Most people are at least a bit familiar with the Enron shake-up. The Houston-based energy giant went from being the country's 7th largest corporation to a completely bankrupt, dried-up husk in the blink of an eye. This happened mainly because of severely dishonest accounting practices, which management was only too happy to cover up and perpetuate. All of this information was covered in the news when the story broke, which means that it was not entirely necessary to make a theatrical documentary film that runs through the same terrain again.

It at least provides an opportunity for the filmmakers to get into the nitty-gritty of what brought down the En-pire. The only way to do that is to focus on the people involved in detail, and this movie does. Kenneth Lay, Jeffrey Skilling, Andrew Fastow, and other major players are raked over the coals here. Their motives and methods of operation are pretty well dissected, if not in an overly tutorial manner; you can really smell the stink of human greed.

This film's main problem is that it's just too dry. Descriptions of financial shenanigans do not make for a compelling motion picture, even if the story is important to the nation's well being. A film like this really makes you appreciate Michael Moore; whatever you think of his politics, Mr. Moore creates documentaries that entertain. Any set of facts and figures can enlighten people, but when such information is wrapped in an engagingly cinematic package, the results go far beyond the norm. This movie simply cannot hit that stride, as it relies on the contents of the story alone to keep the engine running.

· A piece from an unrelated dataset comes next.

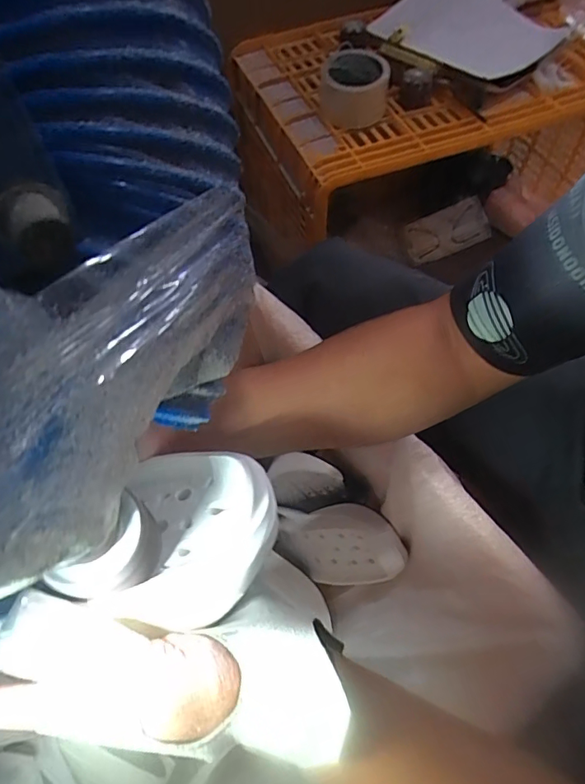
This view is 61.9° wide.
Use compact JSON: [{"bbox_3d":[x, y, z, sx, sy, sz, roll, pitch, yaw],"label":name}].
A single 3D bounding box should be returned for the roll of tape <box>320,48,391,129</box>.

There are so many muckraking, anti-corporate documentaries out nowadays that this film feels like it came a little late in the game. Fare such as this can be downloaded for free at many different web sites; folks do not need to go to a movie theater to receive this type of knowledge. The timing is off in other ways as well: Bush is back in office despite massive pleas from the leftist crowd to remove him, there have been several big corporate scandals since Enron, and there's just so much big news nowadays that the whole Enron debacle feels even older than it is. Even though this movie re-states the relevance of the Enron saga, one can't help but feel like it's just one piece in a puzzle of unthinkably huge world events.